Afortunadamente, Guille pasó esta fase, se olvidó de las meditaciones y siguió siendo un alumno brillante y un amigo dicharachero. Pero tuvo que aguantarnos durante años las bromas de su genial teoría de los cuadrados…
(Continuará…)
Recuerdos de la SAFA – 43: Los ejercicios espirituales (III)
Me encanta, José Luis, tu manera de escribir, limpia, clara, divertida, inteligente, realista… sigue, sigue…
Gracias, Antonio! Me alegro muchísimo de verte por estas páginas. A ver si nos honras con algún escrito… Un abrazo.
De los ejercicios espirituales, aparte de ser un peñazo, recuerdo la hora del comedor. Alguien subía a un estrado y comenzaba a leer un libro sobre la bomba de Hiroshima, si no recuerdo mal escrita por un jesuita, testigo del brutal acontecimiento y cuyo protaganista, si la memoria no me falla, un tal Manolo Morales? Comenzaba así: Sin médicos ni medicinas…
ANTES LA OBLIGACIÓN QUE LA DEVOCIÓN.
Antonio Pedrajas.
Nada más lejos de mi intención que criticar a nada ni a nadie.
En 1960, como había sucedido en años anteriores, las escuelas SAFA en muchos pueblos, así como en otros centros religiosos, acontecía un final de curso apoteósico en los que en una representación casi institucional, se concedía un premio a los mejores alumnos del colegio.

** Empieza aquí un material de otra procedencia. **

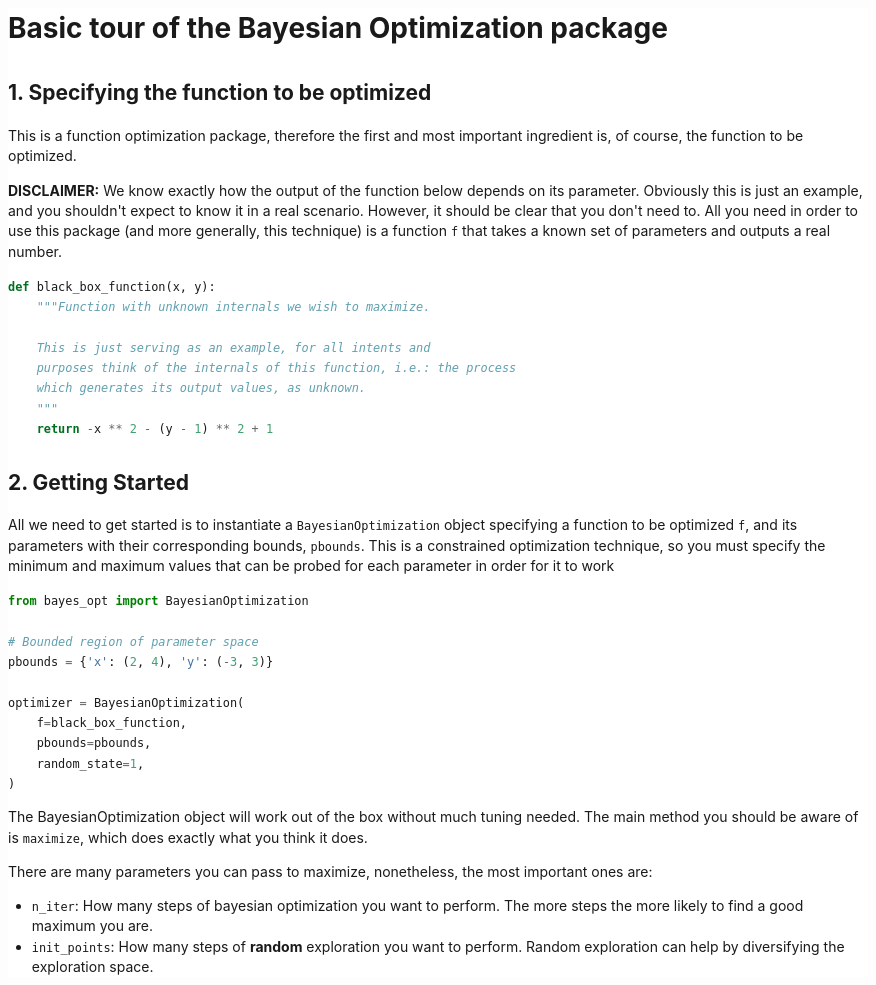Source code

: 
Basic tour of the Bayesian Optimization package
===============================================

## 1. Specifying the function to be optimized

This is a function optimization package, therefore the first and most important ingredient is, of course, the function to be optimized.

**DISCLAIMER:** We know exactly how the output of the function below depends on its parameter. Obviously this is just an example, and you shouldn't expect to know it in a real scenario. However, it should be clear that you don't need to. All you need in order to use this package (and more generally, this technique) is a function `f` that takes a known set of parameters and outputs a real number.


```python
def black_box_function(x, y):
    """Function with unknown internals we wish to maximize.

    This is just serving as an example, for all intents and
    purposes think of the internals of this function, i.e.: the process
    which generates its output values, as unknown.
    """
    return -x ** 2 - (y - 1) ** 2 + 1
```

## 2. Getting Started

All we need to get started is to instantiate a `BayesianOptimization` object specifying a function to be optimized `f`, and its parameters with their corresponding bounds, `pbounds`. This is a constrained optimization technique, so you must specify the minimum and maximum values that can be probed for each parameter in order for it to work


```python
from bayes_opt import BayesianOptimization

# Bounded region of parameter space
pbounds = {'x': (2, 4), 'y': (-3, 3)}

optimizer = BayesianOptimization(
    f=black_box_function,
    pbounds=pbounds,
    random_state=1,
)
```

The BayesianOptimization object will work out of the box without much tuning needed. The main method you should be aware of is `maximize`, which does exactly what you think it does.

There are many parameters you can pass to maximize, nonetheless, the most important ones are:
- `n_iter`: How many steps of bayesian optimization you want to perform. The more steps the more likely to find a good maximum you are.
- `init_points`: How many steps of **random** exploration you want to perform. Random exploration can help by diversifying the exploration space.
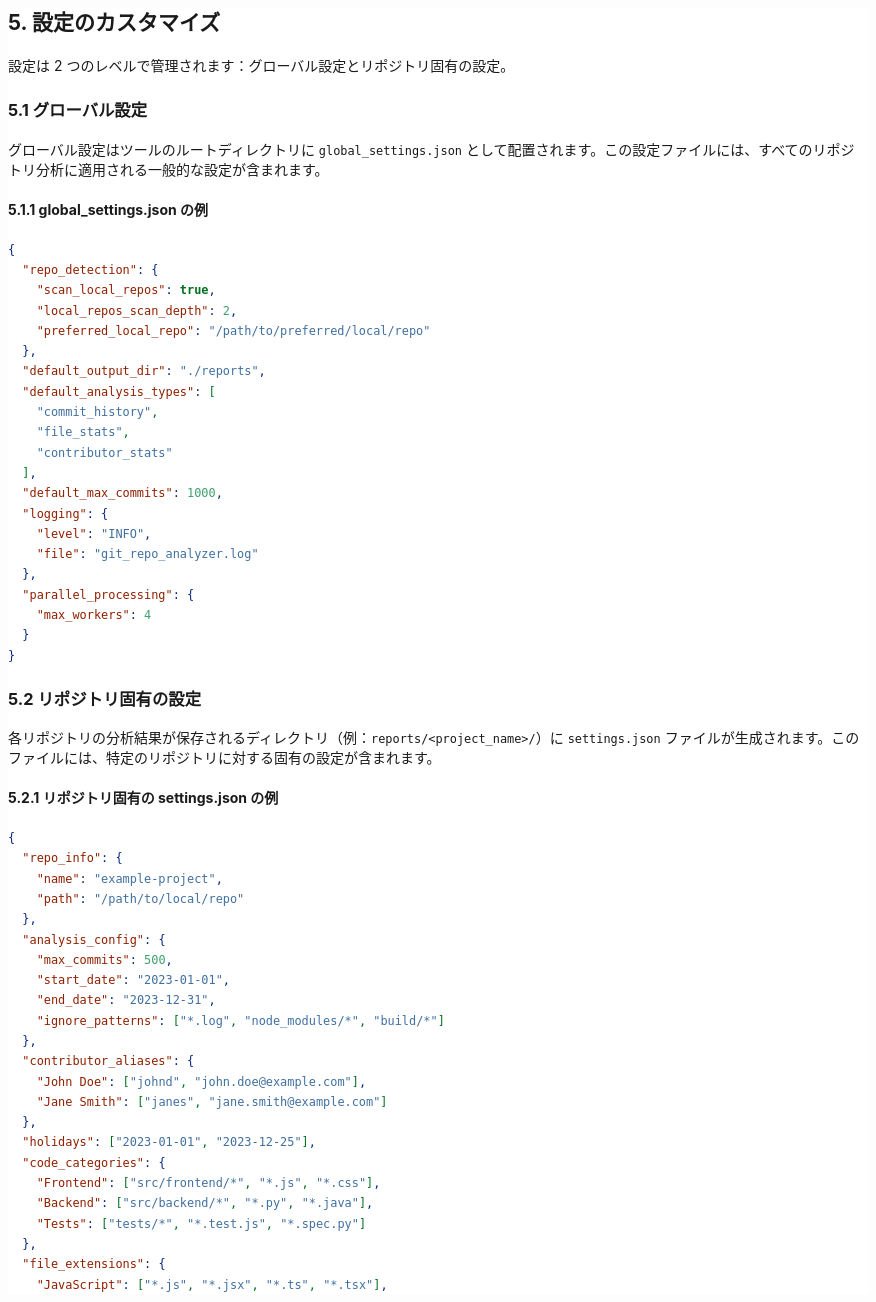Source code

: ## 5. 設定のカスタマイズ

設定は 2 つのレベルで管理されます：グローバル設定とリポジトリ固有の設定。

### 5.1 グローバル設定

グローバル設定はツールのルートディレクトリに `global_settings.json` として配置されます。この設定ファイルには、すべてのリポジトリ分析に適用される一般的な設定が含まれます。

#### 5.1.1 global_settings.json の例

```json
{
  "repo_detection": {
    "scan_local_repos": true,
    "local_repos_scan_depth": 2,
    "preferred_local_repo": "/path/to/preferred/local/repo"
  },
  "default_output_dir": "./reports",
  "default_analysis_types": [
    "commit_history",
    "file_stats",
    "contributor_stats"
  ],
  "default_max_commits": 1000,
  "logging": {
    "level": "INFO",
    "file": "git_repo_analyzer.log"
  },
  "parallel_processing": {
    "max_workers": 4
  }
}
```

### 5.2 リポジトリ固有の設定

各リポジトリの分析結果が保存されるディレクトリ（例：`reports/<project_name>/`）に `settings.json` ファイルが生成されます。このファイルには、特定のリポジトリに対する固有の設定が含まれます。

#### 5.2.1 リポジトリ固有の settings.json の例

```json
{
  "repo_info": {
    "name": "example-project",
    "path": "/path/to/local/repo"
  },
  "analysis_config": {
    "max_commits": 500,
    "start_date": "2023-01-01",
    "end_date": "2023-12-31",
    "ignore_patterns": ["*.log", "node_modules/*", "build/*"]
  },
  "contributor_aliases": {
    "John Doe": ["johnd", "john.doe@example.com"],
    "Jane Smith": ["janes", "jane.smith@example.com"]
  },
  "holidays": ["2023-01-01", "2023-12-25"],
  "code_categories": {
    "Frontend": ["src/frontend/*", "*.js", "*.css"],
    "Backend": ["src/backend/*", "*.py", "*.java"],
    "Tests": ["tests/*", "*.test.js", "*.spec.py"]
  },
  "file_extensions": {
    "JavaScript": ["*.js", "*.jsx", "*.ts", "*.tsx"],
```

En Alcalá la Real, las distinciones eran tres : Príncipe del colegio, Brigadier y Jefe de Clase. Recaía siempre en los del curso superior, a esta sazón, Preaprendizaje. Para conceder dicha distinción, el único baremo existente era la nota media del curso. Dicho año, obvio los nombres, y en el ámbito del Teatro Martínez Montañés, dos alumnos obtuvieron la nota media más alta. Un servidor y otro compañero: 8,2.
Como el premio no era conocido de antemano, supuse que , Príncipe del Colegio, no, pero Brigadier, sí. Conocidos los nombres de los agraciados, ni Príncipe del Colegio, ni Brigadier, sólo Jefe de Clase. Lo de Brigadier se lo otorgaron a un compañero de curso con una nota de 8,1.
En aquel tiempo, con doce años recién cumplidos, no caí en la ignonimia. Un par de años después me atreví a preguntarle a uno de mis maestros el porque de tal afrenta. Me contestó que es que yo no iba a misa los domingos como era preceptivo. Nunca se le ocurrió preguntarme cuál era la razón.
Le hubiese respondido que los domingos por la mañana, mi padre albañil, estaba construyendo una casa con la ayuda de compañeros y era mi obligación ayudarles. Tardamos dos años en construirla. Todavía existe.
Sin acritud por lo que ocurrió hace más de sesenta años, pero sigo pensando que está antes la obligación que la devoción.